Ocupé no más de quince minutos hablando de algunas escaladas. De inmediato pasé a hacer reflexiones, dirigidas a mí mismo, tales como: “¿Por qué los escaladores de más de cincuenta años de edad ya no van a las montañas?”,etc. Automáticamente, los ahí presentes, hicieron suya la conferencia y cinco horas después seguíamos intercambiando puntos de vista. Abandonar el monólogo y pasar a la discusión dialéctica siempre da resultados positivos para todos. Afuera la helada tormenta golpeaba los grandes ventanales del albergue pero en el interior debatíamos fraternal y apasionadamente.

Tuve la fortuna de encontrar a escaladores que varias décadas atrás habían sido mis maestros en la montaña, como el caso de Raúl Pérez, de Pachuca.
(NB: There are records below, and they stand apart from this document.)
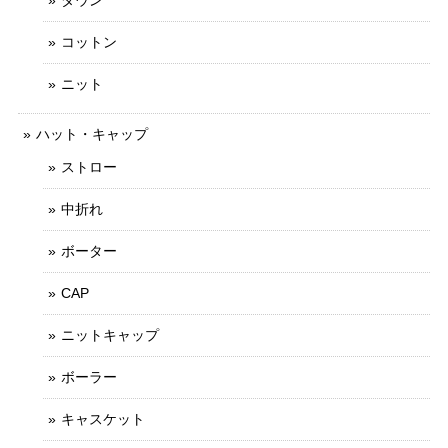
コットン
ニット
ハット・キャップ
ストロー
中折れ
ボーター
CAP
ニットキャップ
ボーラー
キャスケット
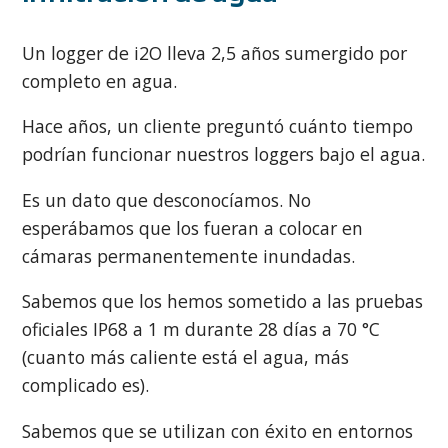
Un logger de i2O lleva 2,5 años sumergido por
completo en agua.
Hace años, un cliente preguntó cuánto tiempo
podrían funcionar nuestros loggers bajo el agua.
Es un dato que desconocíamos. No
esperábamos que los fueran a colocar en
cámaras permanentemente inundadas.
Sabemos que los hemos sometido a las pruebas
oficiales IP68 a 1 m durante 28 días a 70 °C
(cuanto más caliente está el agua, más
complicado es).
Sabemos que se utilizan con éxito en entornos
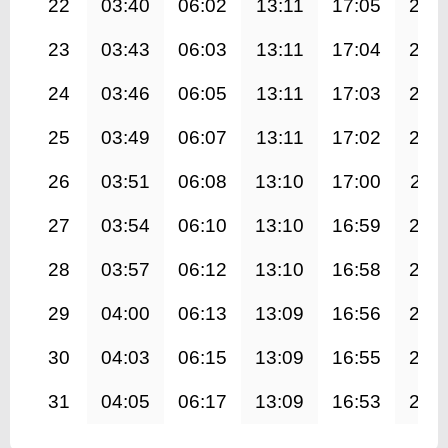
22
03:40
06:02
13:11
17:05
20:
23
03:43
06:03
13:11
17:04
20:
24
03:46
06:05
13:11
17:03
20:
25
03:49
06:07
13:11
17:02
20:
26
03:51
06:08
13:10
17:00
20:1
27
03:54
06:10
13:10
16:59
20:
28
03:57
06:12
13:10
16:58
20:
29
04:00
06:13
13:09
16:56
20:
30
04:03
06:15
13:09
16:55
20:
31
04:05
06:17
13:09
16:53
20:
Saludé a mi gran amigo Raúl Revilla. Encontré al veterano y gran montañista Eder Monroy. Durante cuarenta años escuché hablar de él como uno de los pioneros del montañismo hidalguense sin haber tenido la oportunidad de conocerlo. Tuve la fortuna de conocer también a Efrén Bonilla y a Alfredo Velázquez, a la sazón, éste último, presidente de la Federación Mexicana de Deportes de Montaña y Escalada, A. C. (FMDME). Ambos pertenecientes a generaciones de más acá, con proyectos para realizare en las lejanas montañas del extranjero como sólo los jóvenes lo pueden soñar y realizar. También conocí a Carlos Velázquez, hermano de Tomás Velázquez (fallecido unos 15 años atrás).
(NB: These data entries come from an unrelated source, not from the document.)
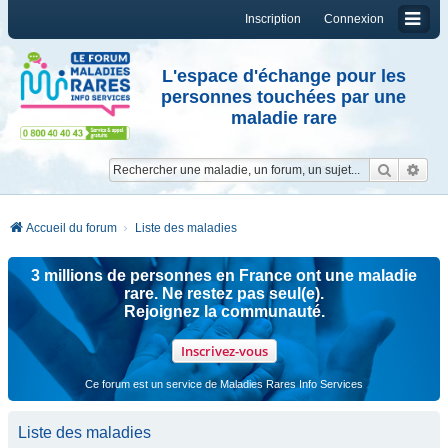
Inscription
Connexion
L'espace d'échange pour les
personnes touchées par une
maladie rare
Reche
Re
Accueil du forum
Liste des maladies
3 millions de personnes en France ont une maladie
rare. Ne restez pas seul(e).
Rejoignez la communauté.
Inscrivez-vous
Ce forum est un service de Maladies Rares Info Services
Liste des maladies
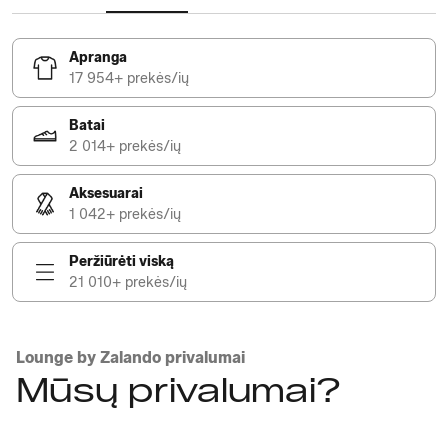
Apranga
17 954+ prekės/ių
Batai
2 014+ prekės/ių
Aksesuarai
1 042+ prekės/ių
Peržiūrėti viską
21 010+ prekės/ių
Lounge by Zalando privalumai
Mūsų privalumai?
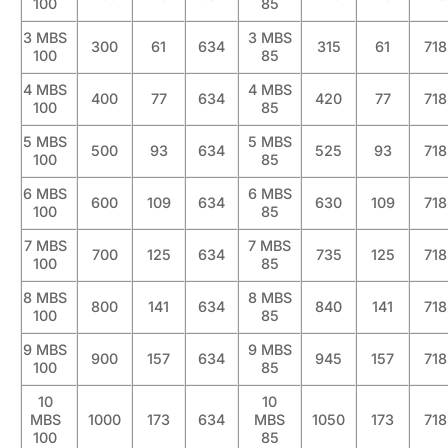
100
85
3 MBS
3 MBS
300
61
634
315
61
718
100
85
4 MBS
4 MBS
400
77
634
420
77
718
100
85
5 MBS
5 MBS
500
93
634
525
93
718
100
85
6 MBS
6 MBS
600
109
634
630
109
718
100
85
7 MBS
7 MBS
700
125
634
735
125
718
100
85
8 MBS
8 MBS
800
141
634
840
141
718
100
85
9 MBS
9 MBS
900
157
634
945
157
718
100
85
10
10
MBS
1000
173
634
MBS
1050
173
718
100
85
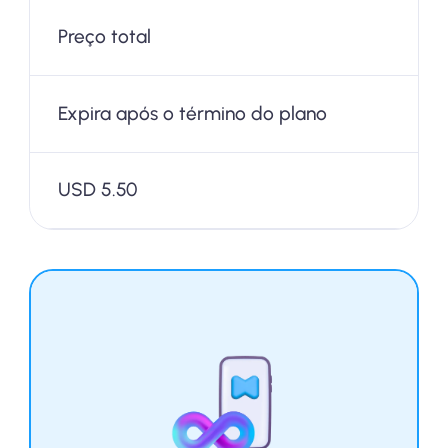
Preço total
Expira após o término do plano
USD 5.50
Después los perdí de vista a todos y no sé hasta donde han caminado con el propósito de escribir. Por mi parte ofrezco en esta página los trabajos que aun conservo. Mucho me hubiera gustado incluir aquí el libro Los mexicanos en la ruta de los polacos, que relata la expedición nuestra al filo noreste del Aconcagua en 1974. Se trata de la suma de tantas faltas, no técnicas, pero sí de conducta, que estoy seguro sería de mucha utilidad para los que en el futuro sean responsables de una expedición al extranjero. Pero mi último ejemplar lo presté a Mario Campos Borges y no me lo ha regresado.

Por fortuna al filo de la medianoche llegamos a dos conclusiones: (1) los montañistas dejan de ir a la montaña porque no hay retroalimentación mediante la práctica de leer y de escribir de alpinismo. De alpinismo de todo el mundo. (2) nos gusta escribir lo exitoso y callamos deliberadamente los errores. Con el tiempo todo mundo se aburre de leer relatos maquillados. Con el nefasto resultado que los libros no se venden y las editoriales deciden ya no publicar de alpinismo…

Al final me pareció que el resultado de la jornada había alcanzado el entusiasta compromiso de escribir, escribir y más escribir.